We will use the mean absolute prediction error (MAPE) to compare the performance of the four forecasting methods.
true.value = Oil[381:396]
PE.mv = 100*(true.value - pred.mv)/true.value
PE.naive = 100*(true.value - pred.naive)/true.value
PE.snaive = 100*(true.value - pred.snaive)/true.value
PE.rwf = 100*(true.value - pred.rwf)/true.value
##
MAPE.mv = mean(abs(PE.mv))
MAPE.naive = mean(abs(PE.naive))
MAPE.snaive = mean(abs(PE.snaive))
MAPE.rwf = mean(abs(PE.rwf))
##
MAPE = c(MAPE.mv, MAPE.naive, MAPE.snaive, MAPE.rwf)
## residual-based Error
e.mv = true.value - pred.mv
e.naive = true.value - pred.naive
e.snaive = true.value - pred.snaive
e.rwf = true.value - pred.rwf
## MAD
MAD.mv = sum(abs(e.mv))
MAD.naive = sum(abs(e.naive))
MAD.snaive = sum(abs(e.snaive))
MAD.rwf = sum(abs(e.rwf))
MAD = c(MAD.mv, MAD.naive, MAD.snaive, MAD.rwf)
## MSE
MSE.mv = mean((e.mv)^2)
MSE.naive = mean((e.naive)^2)
MSE.snaive = mean((e.snaive)^2)
MSE.rwf = mean((e.rwf)^2)
MSE = c(MSE.mv, MSE.naive, MSE.snaive, MSE.rwf)
##
accuracy.table = cbind(MAPE = MAPE, MAD = MAD, MSE = MSE)

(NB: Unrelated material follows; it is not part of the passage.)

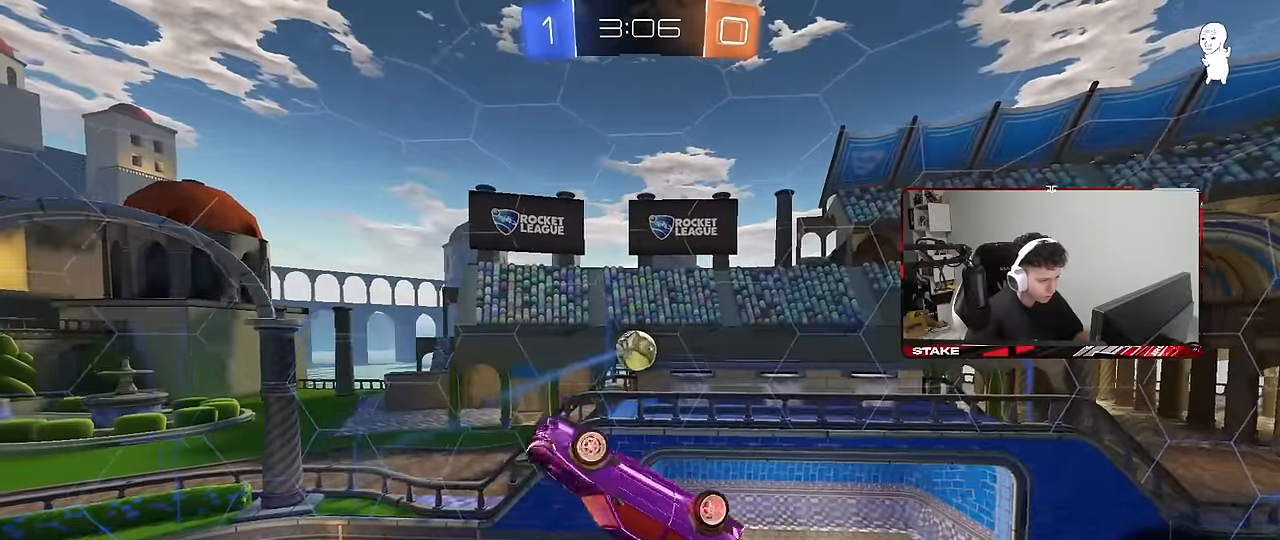
{"keys": ["d", "w"], "mouse": ["left"], "mouse_move": "still", "events": [[67, "mouse_left", "down"], [433, "w", "down"], [483, "d", "down"]]}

row.names(accuracy.table) = c("Moving Average", "Naive", "Seasonal Naive", "Drift")
kable(accuracy.table, caption ="Overall performance of the four forecasting methods")
| MAPE | MAD | MSE | |
|---|---|---|---|
| Moving Average | 18.559014 | 179.67987 | 127.10882 |
| Naive | 4.268278 | 41.00000 | 7.56250 |
| Seasonal Naive | 10.722856 | 103.48000 | 65.36945 |
| Drift | 5.818752 | 55.98117 | 13.55767 |
In summary, the naive method has the best performance with the dift method being a close second. The method with the worst performance was the moving aveage. This shows that even though the moving average method is usually the safest method to go with, it isn’t always the best.